Hell, I been burnin for 40 years and I am still figuring it out......and loving every minute of it!! ;-P
Oh, Love the "Spliter- me and excedrin " in the signature.  When you get my age, you will add a 22 ton hydraulic splitter whether you like it or not  :snake:


----------



## firefighterjake (Dec 12, 2011)

agartner said:
			
		

> smmm said:
> 
> 
> 
> ...



Who you calling an "old timer" . . . and there is no debate . . . splitting horizontally is the correct and best way to split wood with a hydraulic splitter. 

But yeah . . . this is one of the most friendly sites to both newbies and veterans alike . . . and of course Dennis and I are good friends -- the fact is I tend to agree with about 99% of what he says and does.


----------



## Dakotas Dad (Dec 12, 2011)

I am glad my stove manufacturer gives me an actual number to shoot for..

I am pretty sure that by the time I get that rock glowing and flowing, "an overfire" has in fact, occurred.

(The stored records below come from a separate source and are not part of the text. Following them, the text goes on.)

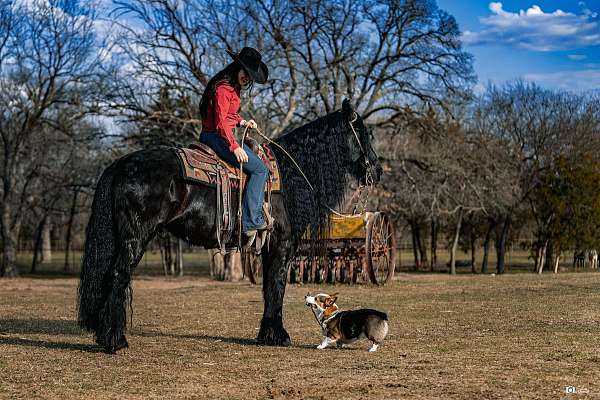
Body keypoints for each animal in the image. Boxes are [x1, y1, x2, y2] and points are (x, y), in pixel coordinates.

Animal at [78, 99, 380, 354]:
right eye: (364, 133)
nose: (377, 169)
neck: (289, 174)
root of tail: (120, 165)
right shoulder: (283, 244)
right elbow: (277, 285)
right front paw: (278, 336)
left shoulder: (269, 247)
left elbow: (269, 288)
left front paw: (267, 334)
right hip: (135, 237)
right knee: (118, 276)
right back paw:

As a side note, about 15 years ago my parents had a large 440v 3 phase kiln "run away" on them. when they realized it, the cover was actually floating above the chamber a bit.. It melted the ceramic trays inside, that they place the objects on to be fired.. all was "slag" in the bottom when it cooled, which took two and a half  days. My dad now jokes that besides him and God, he knows no one who has made his own lava.


----------